Otherwise, to train a model from scratch, run:
tis_transformer default.yml
Attention
Training TIS Transformer from scratch is a very expensive process which can take multiple days. Make sure to check out the pre-trained models for the Human and Mouse organism before performing the training step. Otherwise, training should only be done once for each organism. Make sure to make a backup!
RiboTIE
Tip
It is recommended to run TIS Transformer at least once on a newly create database. Predictions will be stored within the same hdf5 database and incorporated in future outputs of RiboTIE.
RiboTIE detects actively translated ORFs based on ribosome profiling data. for every dataset (ribo_paths) listed, RiboTIE will fine-tune pre-trained models on non-overlapping folds of the data.
ribotie default.yml
Attention
SAM/BAM files can require more than 100GB in RAM to load the data in. However, loading from the hdf5 database is memory efficient. To first load in the data before utilizing the GPU, use --data.

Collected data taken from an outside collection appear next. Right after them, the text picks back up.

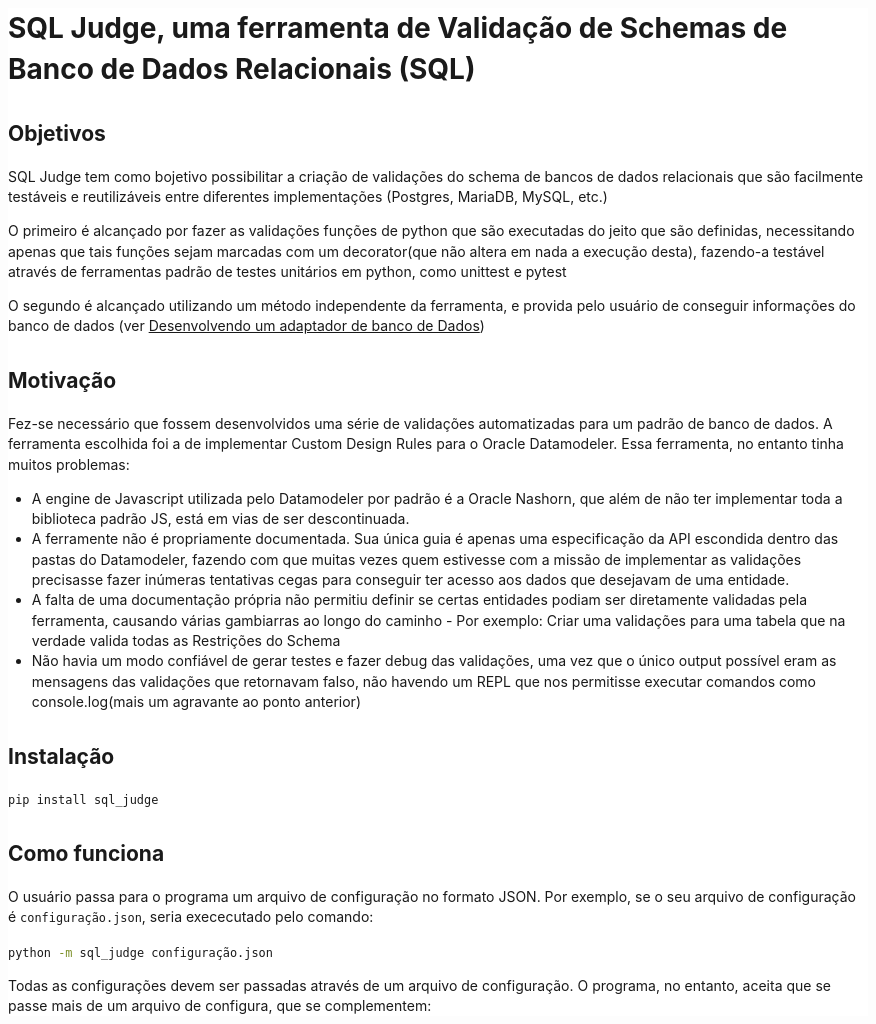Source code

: # SQL Judge, uma ferramenta de Validação de Schemas de Banco de Dados Relacionais (SQL)

## Objetivos

SQL Judge tem como bojetivo possibilitar a criação de validações do schema de bancos de dados relacionais que são facilmente testáveis e reutilizáveis entre diferentes implementações (Postgres, MariaDB, MySQL, etc.)

O primeiro é alcançado por fazer as validações funções de python que são executadas do jeito que são definidas, necessitando apenas que tais funções sejam marcadas com um decorator(que não altera em nada a execução desta), fazendo-a testável através de ferramentas padrão de testes unitários em python, como unittest e pytest

O segundo é alcançado utilizando um método independente da ferramenta, e provida pelo usuário de conseguir informações do banco de dados (ver [Desenvolvendo um adaptador de banco de Dados](#Desenvolvendo-um-adaptador-de-banco-de-Dados))

## Motivação
Fez-se necessário que fossem desenvolvidos uma série de validações automatizadas para um padrão de banco de dados. A ferramenta escolhida foi a de implementar Custom Design Rules para o Oracle Datamodeler. Essa ferramenta, no entanto tinha muitos problemas:
 - A engine de Javascript utilizada pelo Datamodeler por padrão é a Oracle Nashorn, que além de não ter implementar toda a biblioteca padrão JS, está em vias de ser descontinuada.
 - A ferramente não é propriamente documentada. Sua única guia é apenas uma especificação da API escondida dentro das pastas do Datamodeler, fazendo com que muitas vezes quem estivesse com a missão de implementar as validações precisasse fazer inúmeras tentativas cegas para conseguir ter acesso aos dados que desejavam de uma entidade.
 - A falta de uma documentação própria não permitiu definir se certas entidades podiam ser diretamente validadas pela ferramenta, causando várias gambiarras ao longo do caminho - Por exemplo: Criar uma validações para uma tabela que na verdade valida todas as Restrições do Schema
 - Não havia um modo confiável de gerar testes e fazer debug das validações, uma vez que o único output possível eram as mensagens das validações que retornavam falso, não havendo um REPL que nos permitisse executar comandos como console.log(mais um agravante ao ponto anterior)


## Instalação
```
pip install sql_judge
```

## Como funciona
O usuário passa para o programa um arquivo de configuração no formato JSON. Por exemplo, se o seu arquivo de configuração é ```configuração.json```, seria exececutado pelo comando:

```bash
python -m sql_judge configuração.json
```

Todas as configurações devem ser passadas através de um arquivo de configuração. O programa, no entanto, aceita que se passe mais de um arquivo de configura, que se complementem:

🧬 TIS Transformer: FA sequence
It is possible to apply TIS Transformer with only a fasta file containing transcript sequences to predict translated ORFs. This can be achieved using any of our pre-trained models. Here, --fold can be used to apply a model that was not trained on homologous transcript sequences listed in the input fasta file. If applicable, choose the model where the contig is featured within the test set as listed by the section on pre-trained models. For example, if the model features sequences that are transcript isoforms of a gene located on chromosome 1 of the human genome, we can run:
tis_transformer --fasta <input.fa> --model human --fold 0 --accelerator cpu
Where --accelerator cpu tells the tool to use CPU resources (rather than a GPU).